**The task**
Look through the listing below for the line with "Image 2: Row" and the line with "Image 3: The". Copy both, along with every line between them, exactly and with no pictures.
*** Begin section ***
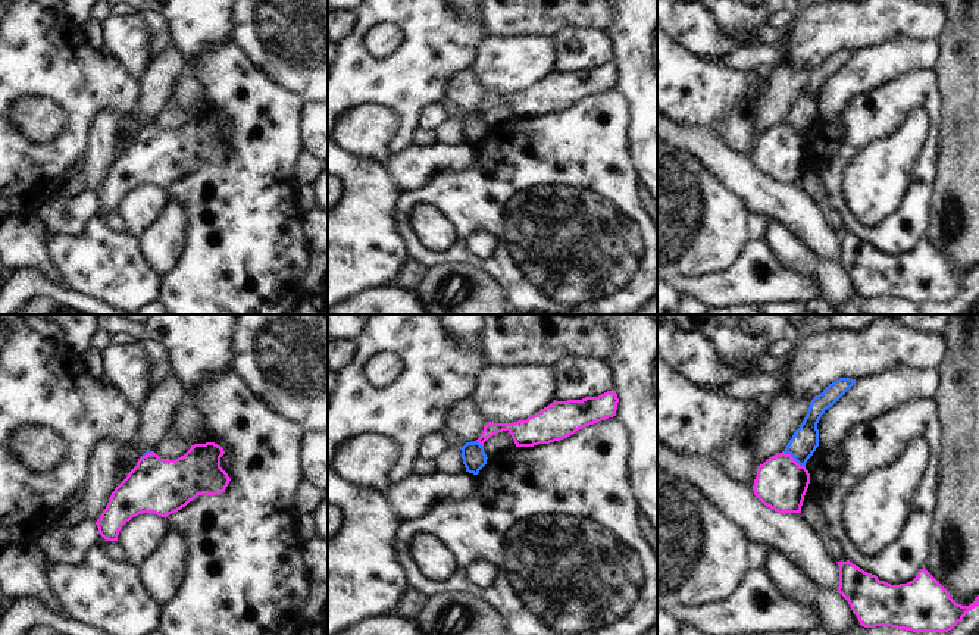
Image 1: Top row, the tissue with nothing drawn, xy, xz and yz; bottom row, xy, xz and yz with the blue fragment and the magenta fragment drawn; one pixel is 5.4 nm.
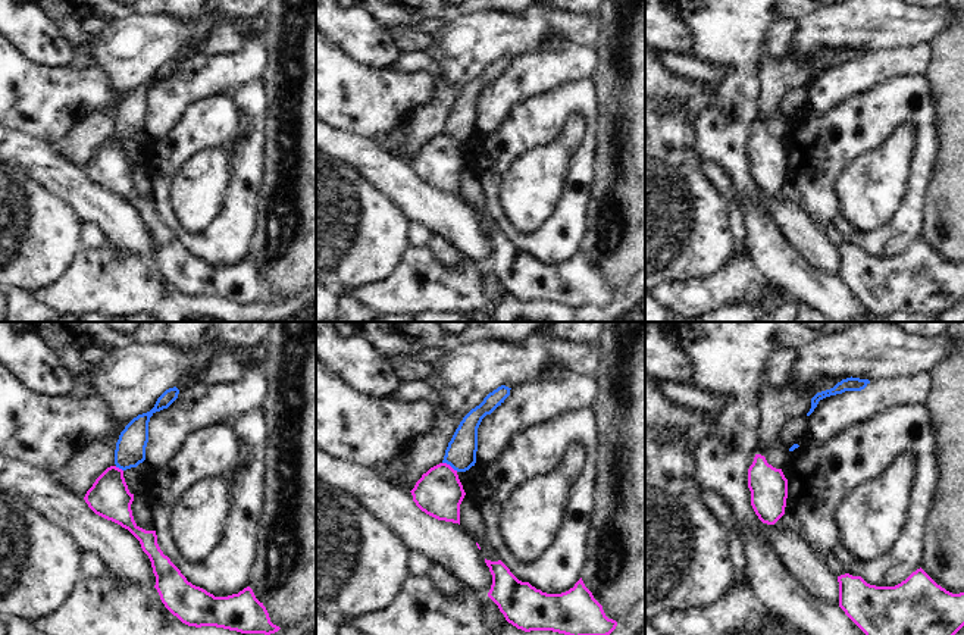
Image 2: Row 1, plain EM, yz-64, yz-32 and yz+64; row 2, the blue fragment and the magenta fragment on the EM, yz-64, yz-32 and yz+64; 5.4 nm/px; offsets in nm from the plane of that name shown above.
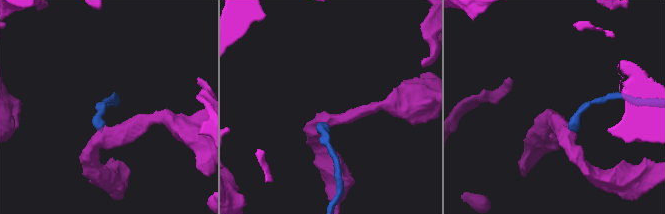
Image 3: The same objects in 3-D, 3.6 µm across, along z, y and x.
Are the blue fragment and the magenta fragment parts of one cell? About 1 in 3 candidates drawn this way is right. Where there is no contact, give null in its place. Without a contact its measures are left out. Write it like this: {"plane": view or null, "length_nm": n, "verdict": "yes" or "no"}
{"plane": "yz", "length_nm": 160, "verdict": "no"}

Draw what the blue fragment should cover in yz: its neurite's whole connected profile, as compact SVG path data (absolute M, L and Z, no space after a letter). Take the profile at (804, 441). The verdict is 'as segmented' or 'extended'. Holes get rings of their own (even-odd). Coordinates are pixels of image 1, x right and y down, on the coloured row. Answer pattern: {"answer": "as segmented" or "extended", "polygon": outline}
{"answer": "as segmented", "polygon": "M839 378L829 384L822 394L816 395L807 415L794 432L783 453L791 454L794 460L806 467L807 460L819 447L817 423L826 409L832 407L857 381L850 378Z"}

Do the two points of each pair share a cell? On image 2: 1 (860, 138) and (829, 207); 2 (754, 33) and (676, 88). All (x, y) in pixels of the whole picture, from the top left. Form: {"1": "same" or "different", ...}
{"1": "same", "2": "different"}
*** End section ***
**Result for this task**
Image 2: Row 1, plain EM, yz-64, yz-32 and yz+64; row 2, the blue fragment and the magenta fragment on the EM, yz-64, yz-32 and yz+64; 5.4 nm/px; offsets in nm from the plane of that name shown above.
Image 3: The same objects in 3-D, 3.6 µm across, along z, y and x.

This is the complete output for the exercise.